Records shown below:

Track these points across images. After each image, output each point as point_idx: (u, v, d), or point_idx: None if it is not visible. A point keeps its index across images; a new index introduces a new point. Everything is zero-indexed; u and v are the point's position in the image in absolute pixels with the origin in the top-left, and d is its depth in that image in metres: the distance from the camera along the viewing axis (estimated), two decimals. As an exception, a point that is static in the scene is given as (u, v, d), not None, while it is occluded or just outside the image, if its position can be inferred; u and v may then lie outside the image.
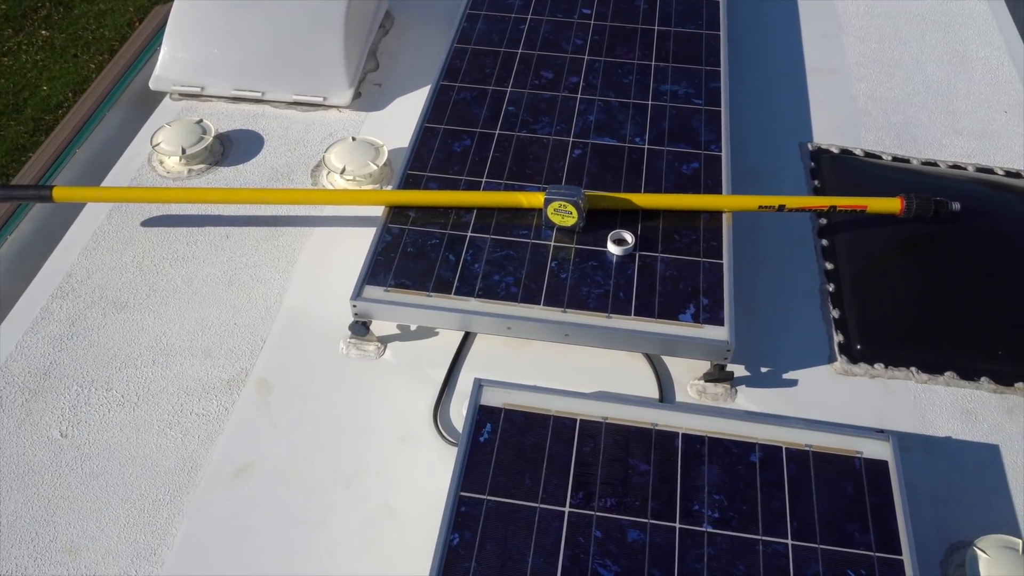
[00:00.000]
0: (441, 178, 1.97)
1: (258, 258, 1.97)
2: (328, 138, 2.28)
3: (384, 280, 1.76)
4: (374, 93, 2.41)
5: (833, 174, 2.17)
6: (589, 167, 2.00)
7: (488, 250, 1.81)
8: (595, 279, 1.76)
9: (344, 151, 2.13)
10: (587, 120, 2.12)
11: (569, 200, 1.80)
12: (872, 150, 2.26)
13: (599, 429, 1.53)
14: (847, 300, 1.88)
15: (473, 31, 2.39)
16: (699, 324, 1.68)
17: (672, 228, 1.86)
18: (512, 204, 1.88)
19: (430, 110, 2.15)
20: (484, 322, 1.71)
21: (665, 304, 1.71)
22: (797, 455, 1.50)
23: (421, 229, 1.86)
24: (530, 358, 1.78)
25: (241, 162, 2.21)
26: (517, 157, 2.02)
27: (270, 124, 2.31)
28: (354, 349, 1.79)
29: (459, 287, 1.74)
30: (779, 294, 1.91)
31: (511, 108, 2.15)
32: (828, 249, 1.99)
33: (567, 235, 1.85)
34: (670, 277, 1.76)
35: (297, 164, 2.20)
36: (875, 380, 1.76)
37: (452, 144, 2.06)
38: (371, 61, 2.50)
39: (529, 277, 1.76)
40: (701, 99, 2.19)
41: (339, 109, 2.36)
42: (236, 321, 1.84)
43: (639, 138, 2.08)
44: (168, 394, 1.72)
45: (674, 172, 1.99)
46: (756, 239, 2.02)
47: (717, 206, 1.88)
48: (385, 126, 2.31)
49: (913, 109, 2.41)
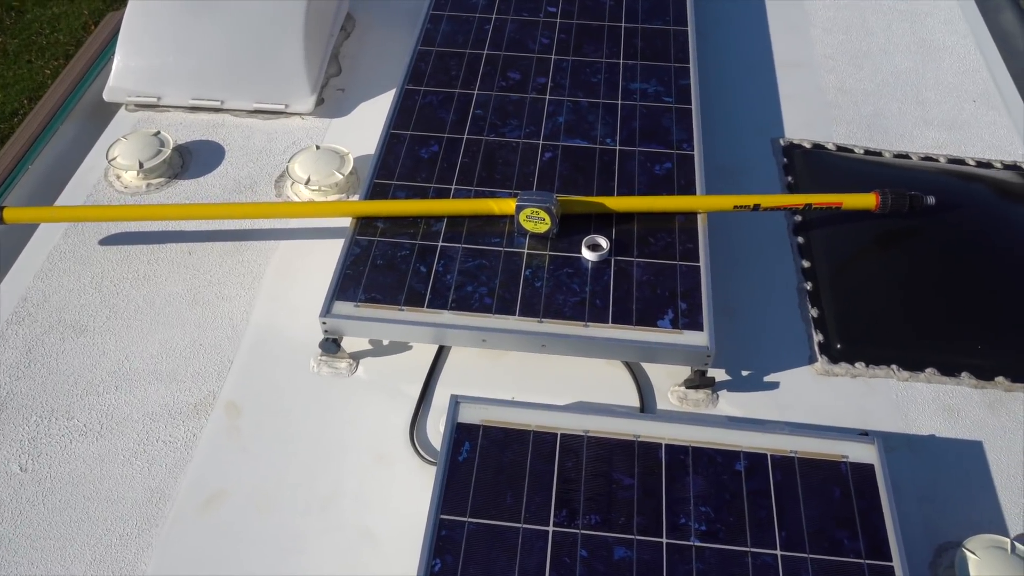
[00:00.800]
0: (409, 186, 1.92)
1: (222, 274, 1.91)
2: (291, 147, 2.21)
3: (354, 295, 1.70)
4: (337, 98, 2.35)
5: (806, 170, 2.15)
6: (560, 170, 1.96)
7: (460, 260, 1.77)
8: (571, 287, 1.72)
9: (308, 160, 2.07)
10: (556, 122, 2.08)
11: (541, 206, 1.76)
12: (844, 144, 2.24)
13: (580, 443, 1.49)
14: (825, 298, 1.86)
15: (437, 32, 2.34)
16: (678, 330, 1.65)
17: (647, 231, 1.83)
18: (483, 212, 1.84)
19: (395, 115, 2.09)
20: (459, 335, 1.66)
21: (643, 310, 1.68)
22: (782, 462, 1.47)
23: (390, 240, 1.81)
24: (507, 369, 1.74)
25: (202, 174, 2.14)
26: (486, 162, 1.98)
27: (231, 134, 2.24)
28: (325, 367, 1.73)
29: (432, 299, 1.70)
30: (757, 294, 1.89)
31: (479, 111, 2.11)
32: (804, 246, 1.97)
33: (540, 242, 1.80)
34: (647, 282, 1.73)
35: (260, 175, 2.14)
36: (856, 379, 1.74)
37: (419, 150, 2.01)
38: (333, 65, 2.44)
39: (503, 287, 1.72)
40: (671, 97, 2.15)
41: (302, 116, 2.29)
42: (202, 342, 1.78)
43: (610, 139, 2.04)
44: (133, 421, 1.65)
45: (647, 173, 1.95)
46: (731, 238, 2.00)
47: (692, 207, 1.85)
48: (350, 133, 2.25)
49: (883, 100, 2.39)
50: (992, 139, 2.28)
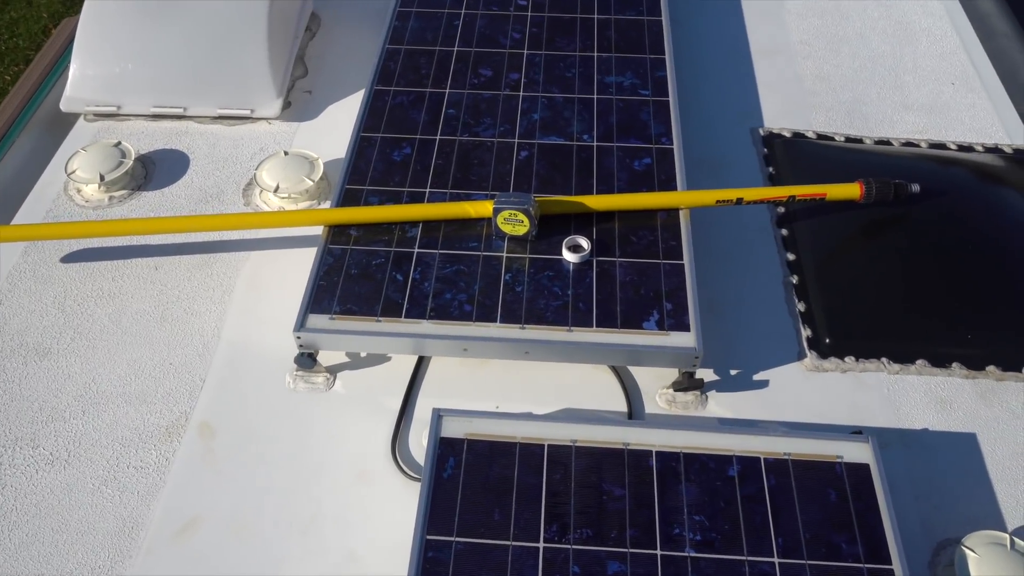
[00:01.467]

End of Records shown.

(Assignment) Copy all the material above exactly, but skip each image.

(Written reply)
Track these points across images. After each image, output each point as point_idx: (u, v, d), or point_idx: None if it is not visible. A point keeps its index across images; a new index introduces a new point. Everything is zero-indexed; u and v are the point's position in the image in absolute pixels with the origin in the top-left, and d is its depth in that image in metres: the distance from the camera along the viewing axis (estimated), two decimals. As an exception, a point that is static in the scene is given as (u, v, d), not None, while it is occluded or just outside the image, if its position can be inferred; u and v may then lie outside the image.
[00:00.000]
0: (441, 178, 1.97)
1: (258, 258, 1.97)
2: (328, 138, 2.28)
3: (384, 280, 1.76)
4: (374, 93, 2.41)
5: (833, 174, 2.17)
6: (589, 167, 2.00)
7: (488, 250, 1.81)
8: (595, 279, 1.76)
9: (344, 151, 2.13)
10: (587, 120, 2.12)
11: (569, 200, 1.80)
12: (872, 150, 2.26)
13: (599, 429, 1.53)
14: (847, 300, 1.88)
15: (473, 31, 2.39)
16: (699, 324, 1.68)
17: (672, 228, 1.86)
18: (512, 204, 1.88)
19: (430, 110, 2.15)
20: (484, 322, 1.71)
21: (665, 304, 1.71)
22: (797, 455, 1.50)
23: (421, 229, 1.86)
24: (530, 358, 1.78)
25: (241, 162, 2.21)
26: (517, 157, 2.02)
27: (270, 124, 2.31)
28: (354, 349, 1.79)
29: (459, 287, 1.74)
30: (779, 294, 1.91)
31: (511, 108, 2.15)
32: (828, 249, 1.99)
33: (567, 235, 1.85)
34: (670, 277, 1.76)
35: (297, 164, 2.20)
36: (875, 380, 1.76)
37: (452, 144, 2.06)
38: (371, 61, 2.50)
39: (529, 277, 1.76)
40: (701, 99, 2.19)
41: (339, 109, 2.36)
42: (236, 321, 1.84)
43: (639, 138, 2.08)
44: (168, 394, 1.72)
45: (674, 172, 1.99)
46: (756, 239, 2.02)
47: (717, 206, 1.88)
48: (385, 126, 2.31)
49: (913, 109, 2.41)
[00:00.800]
0: (409, 186, 1.92)
1: (222, 274, 1.91)
2: (291, 147, 2.21)
3: (354, 295, 1.70)
4: (337, 98, 2.35)
5: (806, 170, 2.15)
6: (560, 170, 1.96)
7: (460, 260, 1.77)
8: (571, 287, 1.72)
9: (308, 160, 2.07)
10: (556, 122, 2.08)
11: (541, 206, 1.76)
12: (844, 144, 2.24)
13: (580, 443, 1.49)
14: (825, 298, 1.86)
15: (437, 32, 2.34)
16: (678, 330, 1.65)
17: (647, 231, 1.83)
18: (483, 212, 1.84)
19: (395, 115, 2.09)
20: (459, 335, 1.66)
21: (643, 310, 1.68)
22: (782, 462, 1.47)
23: (390, 240, 1.81)
24: (507, 369, 1.74)
25: (202, 174, 2.14)
26: (486, 162, 1.98)
27: (231, 134, 2.24)
28: (325, 367, 1.73)
29: (432, 299, 1.70)
30: (757, 294, 1.89)
31: (479, 111, 2.11)
32: (804, 246, 1.97)
33: (540, 242, 1.80)
34: (647, 282, 1.73)
35: (260, 175, 2.14)
36: (856, 379, 1.74)
37: (419, 150, 2.01)
38: (333, 65, 2.44)
39: (503, 287, 1.72)
40: (671, 97, 2.15)
41: (302, 116, 2.29)
42: (202, 342, 1.78)
43: (610, 139, 2.04)
44: (133, 421, 1.65)
45: (647, 173, 1.95)
46: (731, 238, 2.00)
47: (692, 207, 1.85)
48: (350, 133, 2.25)
49: (883, 100, 2.39)
50: (992, 139, 2.28)
[00:01.467]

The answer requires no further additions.